North Carolina Attorney General Weighs in Against HCA

The Asheville Citizen Times is reporting today that Attorney General Josh Stein filed a brief supporting the cities and counties suing HCA Mission Health for antitrust violations. The brief urges the judge presiding over the case to deny HCAs request to dismiss the case.

The case is one of two class action lawsuits filed against HCA in Western North Carolina alleging antitrust violations. Originally filed by the City of Brevard, it has since been joined by Buncome and Madison counties and the City of Asheville. The other lawsuit was filed by area residents in North Carolina business court. 

Source: https://www.citizen-times.com/story/news/local/2022/11/14/nc-attorney-general-supports-plaintiffs-in-western-nc-lawsuit-vs-hca/69640928007/

HCA Mission Health’s Own Data Point to Its Anticompetitive Practices

HCA has a monopoly on key health care services in Western North Carolina – and their own data proves it. That’s according to a revised complaint filed by attorneys for the plaintiffs in an antitrust lawsuit filed in state court last year. 

HCA has denied that its Mission Health subsidiary has a monopoly, but in June 2022, the hospital behemoth submitted an application to expand its number of hospital beds in Asheville that calls this assertion into question. Citing an inpatient market at or above 88% in that application, HCA admitted a larger market share than the 70-80% lower courts have defined as a monopoly, prompting the plaintiffs to submit the revised complaint.

The Asheville Citizen times has a report (link below) on the revised filing, including citing concerns raised in the complaint about the role North Carolina’s now repealed COPA law played in the creation of the HCA/Mission monopoly.

“Neither Mission nor HCA acquired monopoly power by outcompeting rivals on price and quality as our antitrust laws envision,” the complaint states. “Instead, Mission became a monopoly solely by virtue of a merger that would have been unlawful under the antitrust law but that was shielded from suit by the protection the COPA gave from antitrust scrutiny.”

Source: https://www.citizen-times.com/story/news/local/2022/11/08/mission-health-asheville-nc-updated-hca-monopoly-argument-uses-data-against-it/69626746007/

HCA’s divestment of New Orleans Hospitals Leaves a Duopoly 

Nurses, community members, and patients have called on Louisiana Attorney General Jeff Landry to intervene in the sale of three HCA Healthcare-owned hospitals in the New Orleans area to LCMC. If this acquisition goes through, only two hospital companies would be operating in New Orleans: LCMC and Ochsner health.

Highly concentrated health care markets often result in higher costs and cuts to care over time, but HCA and LCMC have baked immediate cuts into the deal –  announcing plans to eliminate almost all inpatient services at Tulane Medical Center–a well-utilized hospital serving low-income patients. 

HCA has a long history of divesting from communities where they are unable to become the dominant health care provider.
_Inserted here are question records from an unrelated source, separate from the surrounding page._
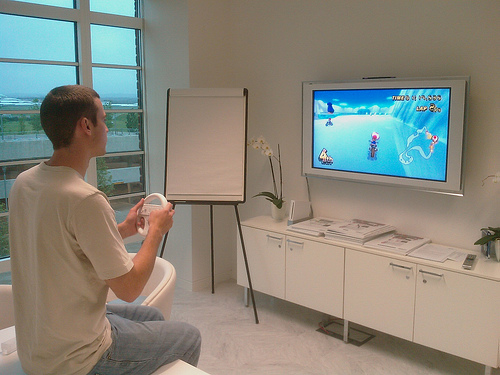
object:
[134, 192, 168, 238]
game controller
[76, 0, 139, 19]
window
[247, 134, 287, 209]
flowers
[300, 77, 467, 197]
tv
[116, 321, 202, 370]
leg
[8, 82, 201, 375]
man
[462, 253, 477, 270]
remote control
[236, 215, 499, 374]
cabinet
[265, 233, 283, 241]
handle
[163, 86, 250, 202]
paper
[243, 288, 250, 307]
cabinet leg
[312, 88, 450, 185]
game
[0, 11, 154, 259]
windows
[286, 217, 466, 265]
papers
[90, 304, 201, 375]
blue jeans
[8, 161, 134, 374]
shirt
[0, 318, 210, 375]
desk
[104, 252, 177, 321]
chair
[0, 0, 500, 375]
office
In 2021, HCA sold all of its hospitals in the greater Atlanta area to Piedmont Healthcare, cementing the not-for-profit health system as a regional powerhouse. 
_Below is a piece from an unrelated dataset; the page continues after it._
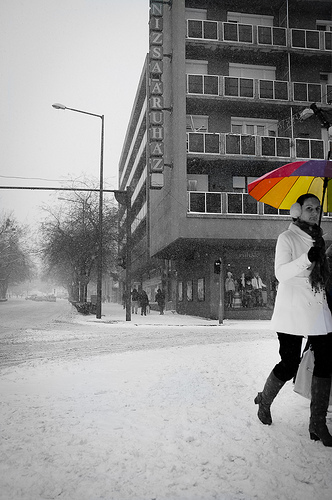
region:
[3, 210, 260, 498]
Snowy street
Join nurses and community members in the fight to save Tulane Medical Center.

Source: https://www.nola.com/news/business/article_c00deac0-56dc-11ed-b245-63b22e25173a.html

Austin is a Union Town: Texas Nurse Win Big at Ascension Seton

Nurses at Austin’s Ascension Seton Medical Center overwhelmingly voted to join National Nurses United, becoming the largest unionized hospital in Texas. Nurses overcame Ascension’s anti-union campaign, voting 385 to 151 to unionize.
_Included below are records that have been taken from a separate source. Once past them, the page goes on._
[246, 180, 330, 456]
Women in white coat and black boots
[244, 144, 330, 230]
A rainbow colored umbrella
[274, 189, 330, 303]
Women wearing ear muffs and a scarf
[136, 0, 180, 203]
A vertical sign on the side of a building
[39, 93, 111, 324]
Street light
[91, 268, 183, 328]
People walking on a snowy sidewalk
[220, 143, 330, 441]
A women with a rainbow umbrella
Ascension Healthcare is the largest Catholic hospital system in the country, operating more than 100 hospitals across 13 states. The nonprofit giant raked in $5.7 billion in net income in 2021, yet Seton nurses reported chronic staffing shortages and high turnover – issues exacerbated by restrictions on the nurses’ own ability to get appropriate medications under the company’s health plans.

While publicly touting their ethical guidelines to “respect our nurses’ right to organize”, behind the scenes the company engaged in an intense campaign to stop the nurses’ efforts including one-on-one confrontations, threats of retaliation, and high-pressure captive audience meetings that pulled nurses away from their patients in spite of ongoing short staffing.

Hospital care in Austin is dominated by two companies – Ascension, and HCA. When there are few options available for other jobs due to high concentration, nurses often must choose between staying at the bedside under poor conditions, or leaving the city, hospital care, or the profession altogether. Ascension Seton nurses are leading the way, however, on a different path. By forming a union, the Seton nurses are showing that they have the power to stand up to the hospital corporation and demand the vital improvements that patients need.